Cette décision sans précédent s’appuie sur des documents relayés par l’un de ses alliés, Bill Pulte, directeur de l’Agence fédérale de financement du logement, qui accuse la gouverneure d’avoir menti dans des dossiers d’obtention de crédit immobilier. Selon lui, Lisa Cook en aurait rempli deux – pour deux biens différents – à quinze jours d’intervalle en 2021, assurant à chaque fois qu’il s’agissait de sa résidence principale, et ce afin d’obtenir de meilleures conditions.
Dans son courrier, Donald Trump estime que les citoyens doivent pouvoir compter sur la probité des gouverneurs de la Fed : « Au vu de votre conduite décevante et potentiellement criminelle, dans un dossier financier, ils ne peuvent avoir confiance dans votre intégrité, et moi non plus. » Il explique par ailleurs que sa décision de démettre Lisa Cook se fait à « [s]a discrétion ». Le Federal Reserve Act prévoit que les gouverneurs iront au bout de leur mandat « sauf en cas de révocation par le président pour un motif justifié ». Si Lisa Cook, qui ne fait jusqu’à présent l’objet que d’accusations, venait à contester la décision, les tribunaux pourraient avoir à se pencher sur cette notion.

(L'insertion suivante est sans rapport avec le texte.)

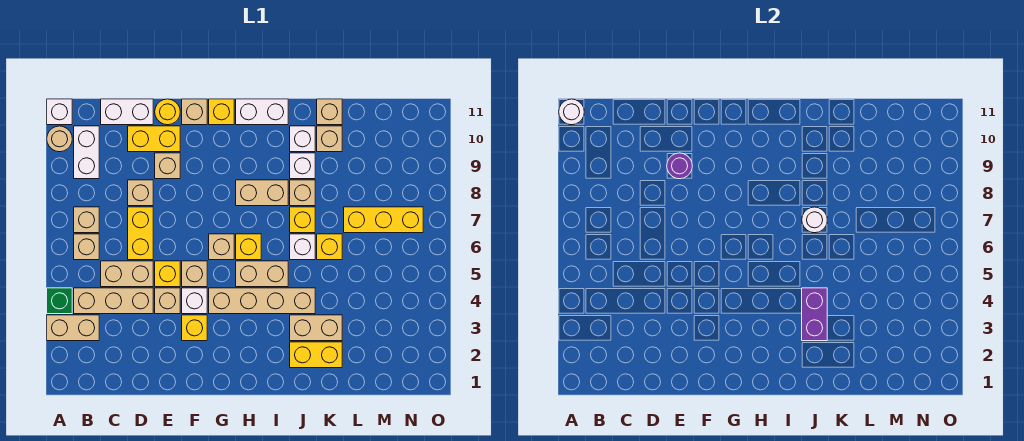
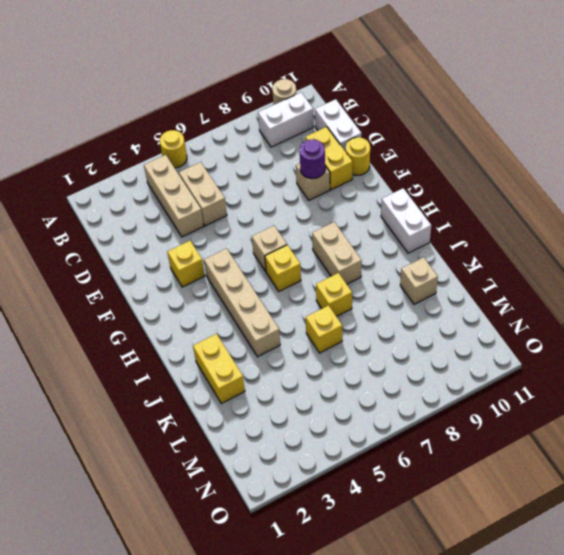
yellow round brick A5 level 1 -> none
none -> tan brick A3:B3 level 1
none -> green brick A4 level 1
none -> white brick A11 level 1
none -> tan brick B6 level 1

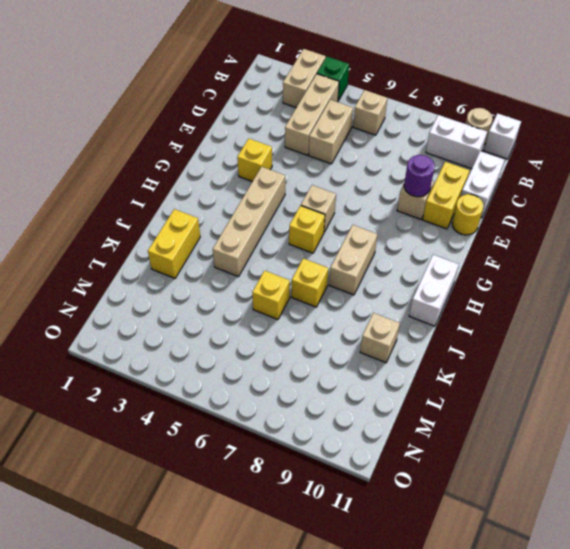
none -> tan brick B7 level 1
none -> yellow brick D6:D7 level 1
none -> tan brick D8 level 1
none -> tan brick E4 level 1

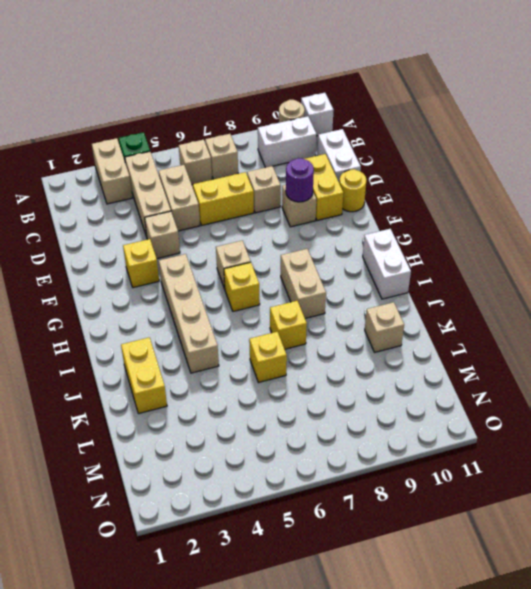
none -> yellow brick E5 level 1
none -> white brick F4 level 1
none -> tan brick F5 level 1
none -> tan brick F11 level 1

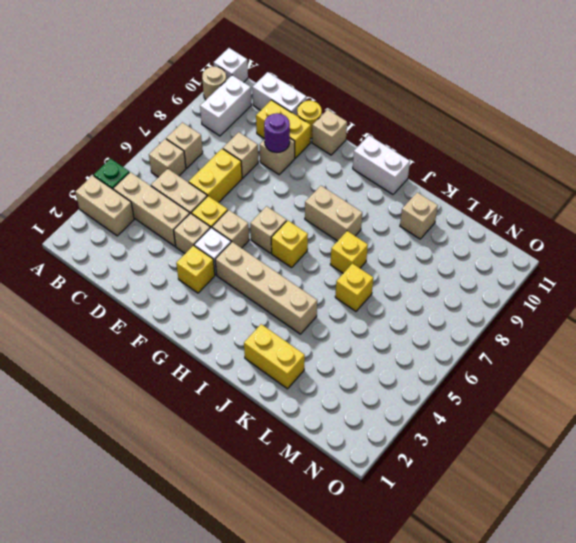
none -> yellow brick G11 level 1
none -> tan brick H5:I5 level 1
none -> tan brick J3:K3 level 1
none -> white brick J6 level 1

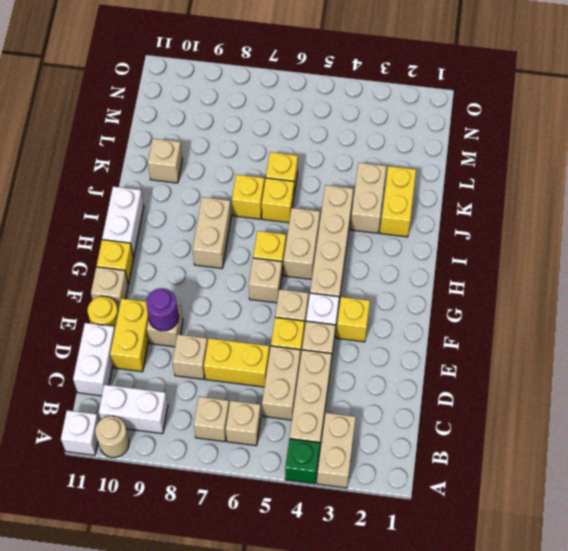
yellow brick J6 level 1 -> white brick J6 level 1
none -> tan brick J8 level 1
none -> white brick J9 level 1
none -> white brick J10 level 1
none -> tan brick K11 level 1

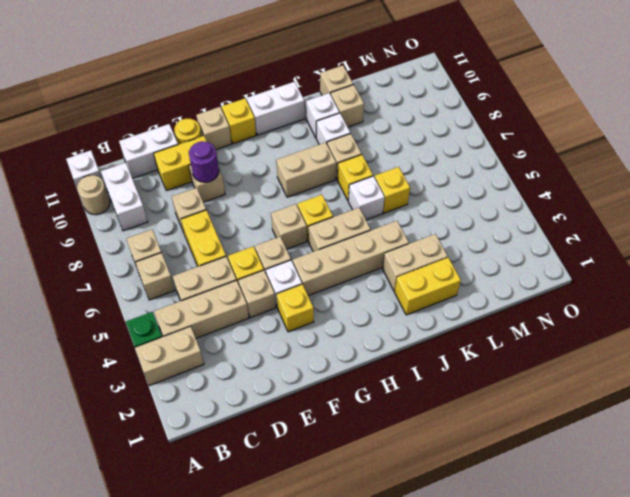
none -> yellow brick L7:N7 level 1
none -> white round brick A11 level 2
none -> purple brick J3:J4 level 2
none -> white round brick J7 level 2

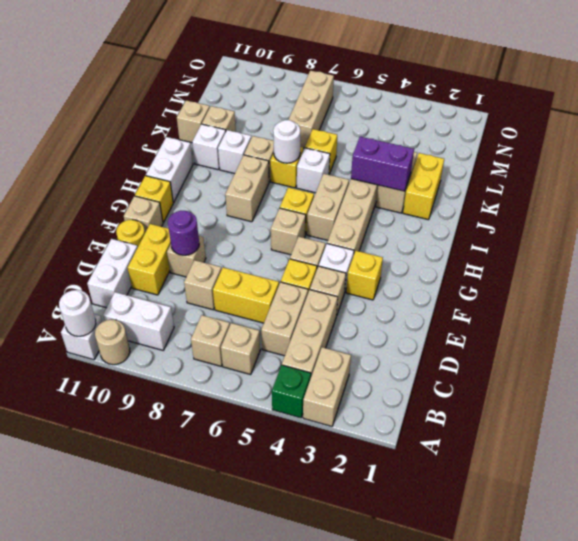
tan brick L7:N7 level 1 -> yellow brick L7:N7 level 1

Lisa Cook avait d’ailleurs publié un communiqué à la suite de ces accusations, assurant qu’elle ne comptait pas céder à la pression et qu’elle rassemblerait les éléments nécessaires pour se défendre. Contactée par Le Monde, l’institution monétaire n’a, pour sa part, pas souhaité commenter à ce stade.
Il ne fait aucun doute que ce dossier immobilier est, pour Donald Trump, lui-même condamné pour avoir surestimé ses biens, avant tout un prétexte. Le président a fait de la prise de contrôle de la Fed l’un de ses objectifs prioritaires. Depuis le début de son mandat, il agonit d’injures Jerome Powell, le président de l’institution, qu’il a pourtant lui-même nommé en 2018. Il lui reproche de ne pas vouloir baisser les taux directeurs de la banque centrale, ce qui aurait pour effet de donner un coup de pouce à une économie morose. Le patron de la Fed, lui, se montre prudent quant au retour éventuel de l’inflation, notamment à cause de la guerre commerciale déclenchée par Donald Trump.
Peser sur la réunion de rentrée
Après avoir envisagé dans un premier temps de se séparer de Jerome Powell, ce qui a été très mal perçu par les marchés financiers, le chef d’Etat américain a donc décidé de s’en prendre au conseil des gouverneurs, l’organe qui dirige la Fed et dont Jerome Powell assure la présidence.
Sur les sept membres qui le constituent, deux semblent sur la même ligne que le président – et briguent par ailleurs le poste de Jerome Powell, dont le mandat s’achève en mai 2026. Donald Trump a pu pourvoir, début août, un siège laissé vacant par une gouverneure démissionnaire avec l’un de ses proches conseillers, Stephen Miran. En ordonnant la démission de Lisa Cook, il s’assure un quatrième siège à sa main.
Donald Trump espère notamment peser sur la réunion de rentrée de la Fed, à la mi-septembre. Les sept gouverneurs doivent se réunir, avec cinq autres présidents de réserves fédérales locales, pour décider d’une éventuelle baisse des taux. Jerome Powell a indiqué lors de son discours, vendredi 22 août, au « symposium » de la banque centrale, à Jackson Hole (Wyoming), que la tendance allait plutôt dans ce sens. Mais fidèle à sa ligne prudente, il s’est laissé des portes ouvertes, en attendant notamment les prochains chiffres du chômage et des prix à la consommation début septembre. Ce qui a pour effet d’agacer la Maison Blanche.
Il n’est pas certain que Stephen Miran puisse participer à cette réunion. Les nominations à la Fed se font sur proposition du président, mais elles doivent être confirmées par le Sénat. Elles sont normalement effectives pour quatorze ans. Une durée longue pour permettre aux gouverneurs de s’affranchir des considérations politiques. En accélérant le processus, Donald Trump touche à l’indépendance de la Fed, l’un des piliers du système économique américain.